> _Exercises to complete_:
(a) Please copy word for word the stretch of the phonological awareness article from "Phonemic awareness is" through "sounds, /h/ - /e/ - /n/.".
(b) Answer these questions from the phonological awareness article:
(i) Which two words does it give as an example of a child noticing that words sound different?
(ii) How many distinct sounds does it say the word 'hen' is made up of?
(iii) Which report does it quote on predictors of learning to read?

Supporting Reading at Home: Phonological and Phonemic Awareness
This is the second of a multi-part series on supporting reading development at home. Today’s topic is Phonological and Phonemic Awareness.
Phonological awareness is a child’s ability to notice and work with spoken sounds.
For example, an emergent reader demonstrates phonological awareness when they notice that the word ‘car’ and ‘cat’ sound different.
Phonological awareness is the foundation for reading and spelling in an alphabetic writing system (e.g. English, Italian, Russian, French, Spanish, Korean, etc.). Without developing this skill, emergent readers may experience significant difficulty when learning to read.
Phonemic awareness is a component of phonological awareness but is specifically about children’s ability to notice, think about and work with individual sounds (phoneme) in spoken word. For example, when a child notices that the word ‘hen’ is made up of three distinct sounds, /h/ - /e/ - /n/.
It is important to note that phonological awareness and phonemic awareness are skills demonstrated by noticing sounds and not print.
So, why is phonological awareness important to reading development?
Phonological awareness is a critical process in learning to read any alphabetic writing system. Phonemic awareness, in particular, is a predictor of later outcomes in reading and spelling. According to the National Reading Panel Report (National Institute of Child Health and Human Development, 2000), “The level of phonemic awareness that children possess when first beginning reading instruction and their knowledge of letters are the two best predictors of how well they will learn to read during the first two years of formal reading instruction.”

> _Dataset entries_:
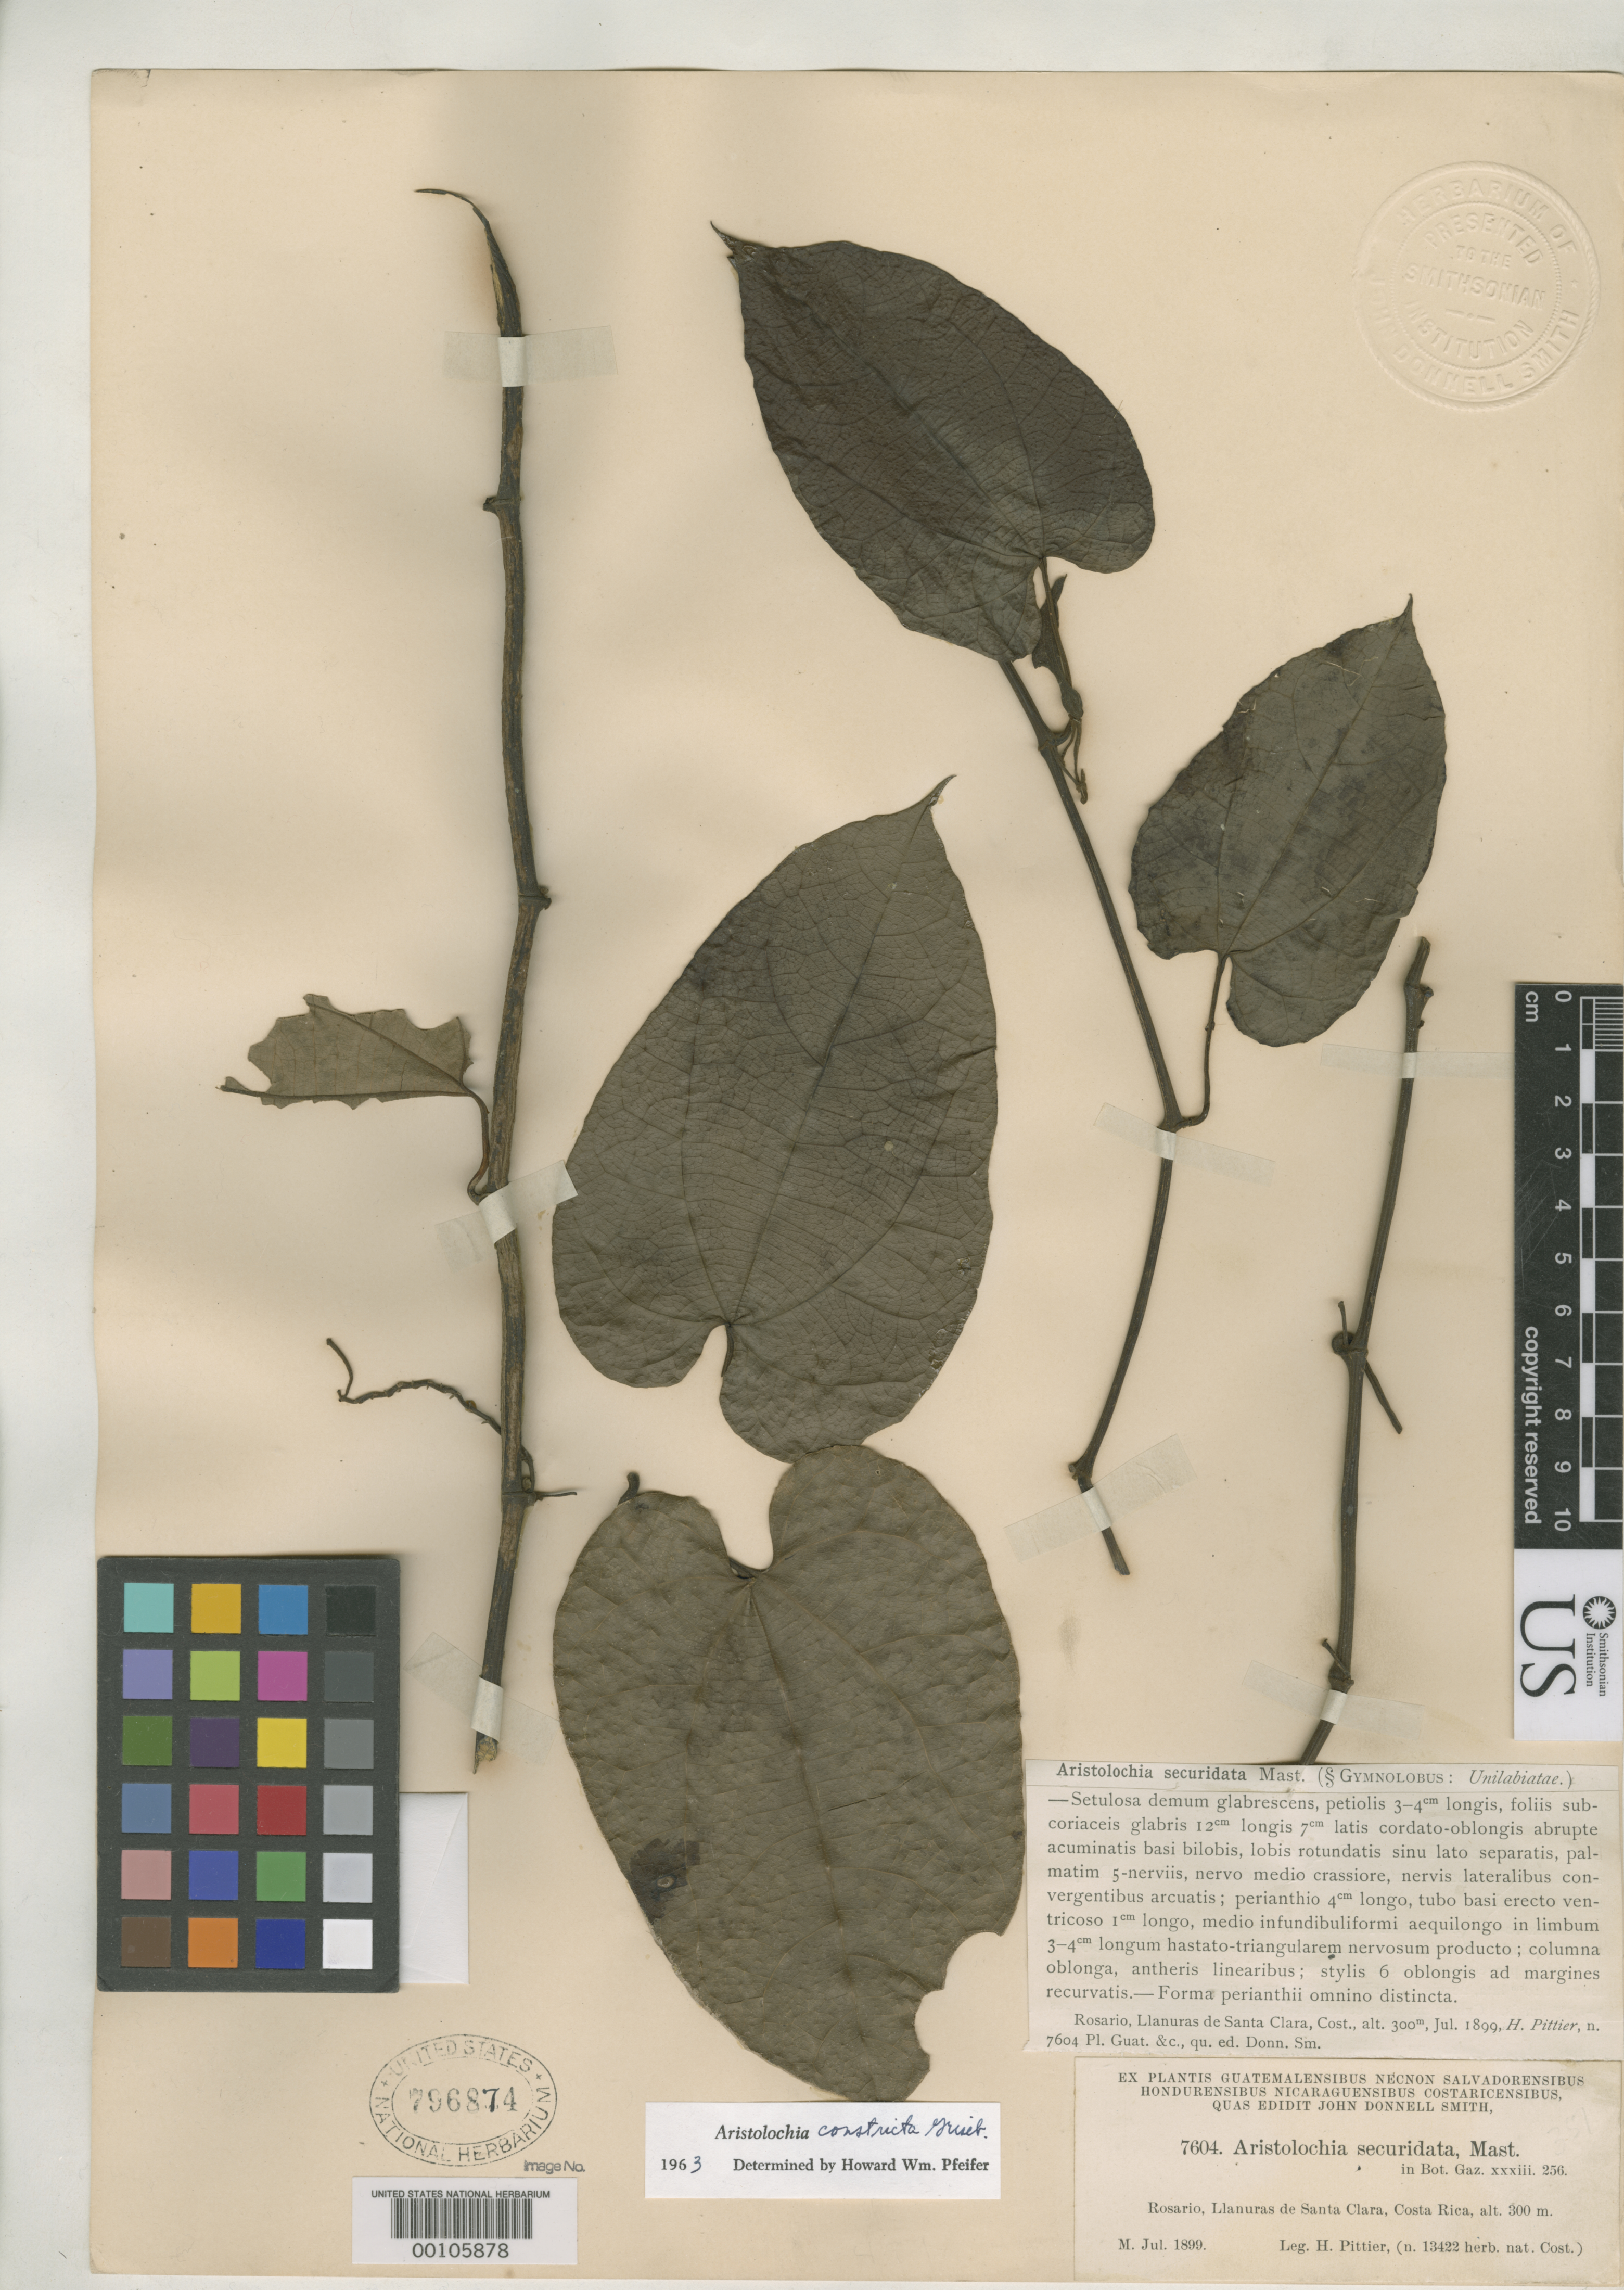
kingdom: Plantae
* * *
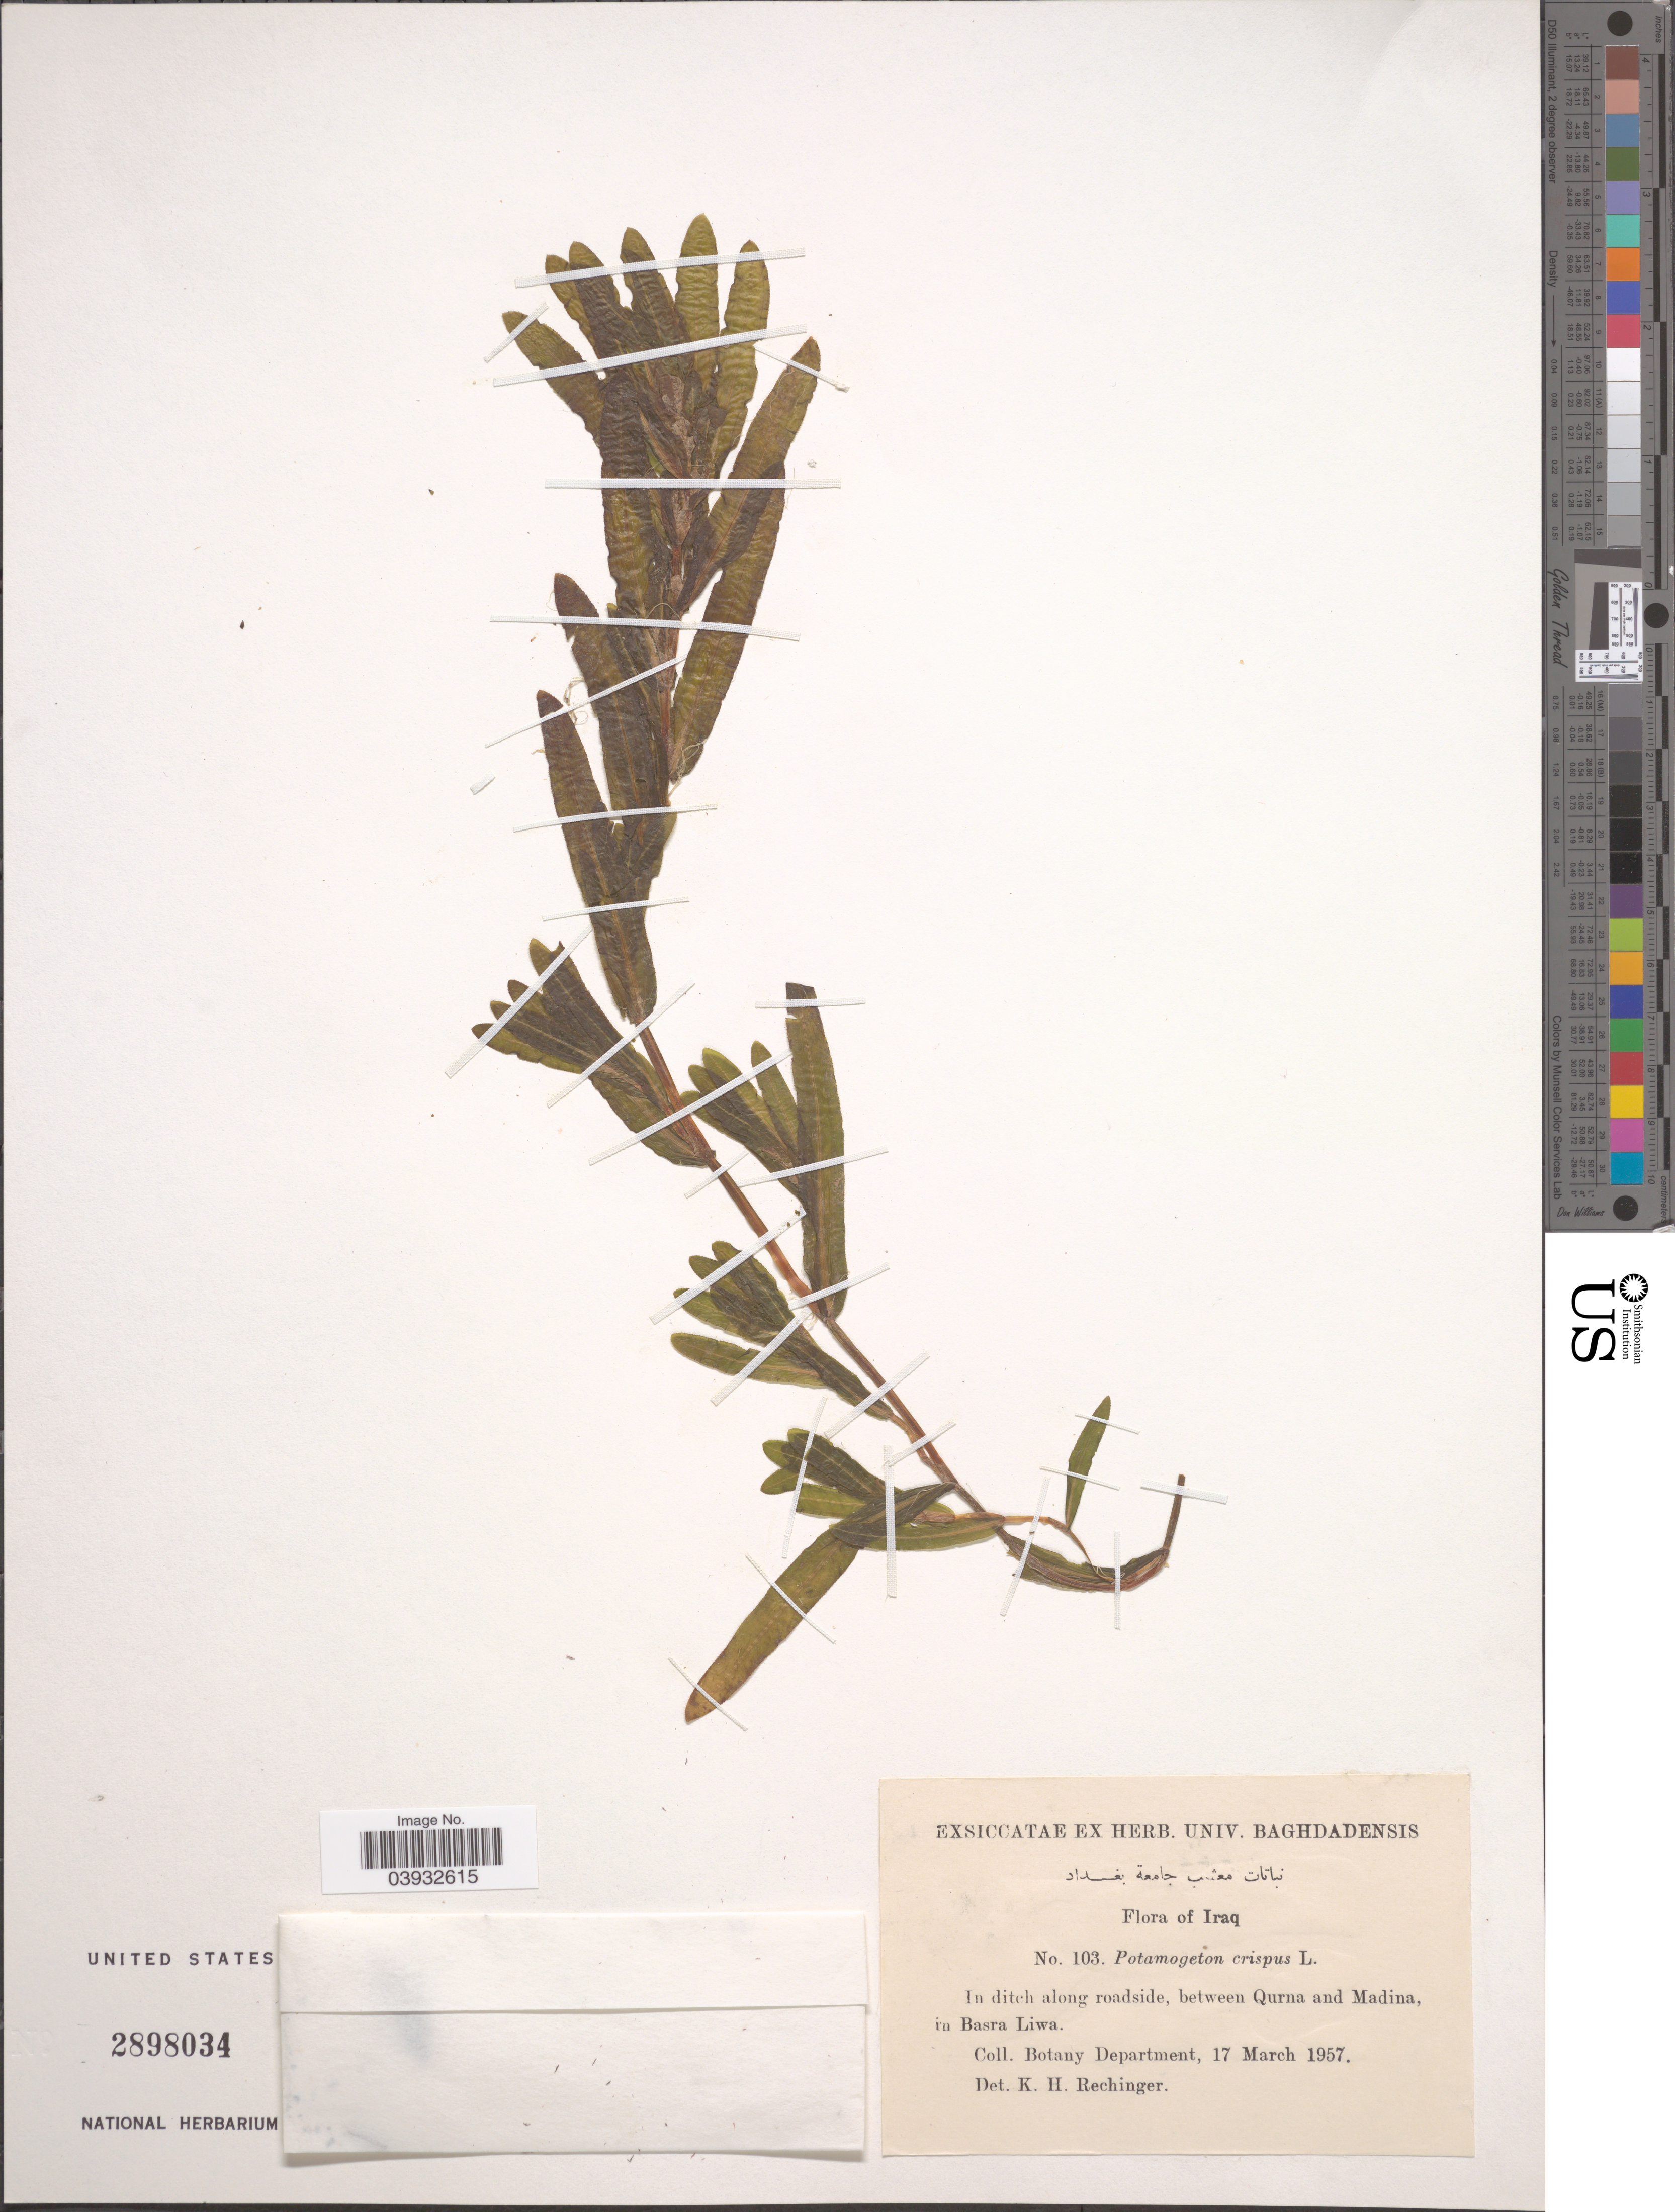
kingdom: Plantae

> _Final results_:
(a)
Phonemic awareness is a component of phonological awareness but is specifically about children’s ability to notice, think about and work with individual sounds (phoneme) in spoken word. For example, when a child notices that the word ‘hen’ is made up of three distinct sounds, /h/ - /e/ - /n/.

(b)
(i) 'car' and 'cat'
(ii) Three: /h/ - /e/ - /n/
(iii) The National Reading Panel Report (National Institute of Child Health and Human Development, 2000)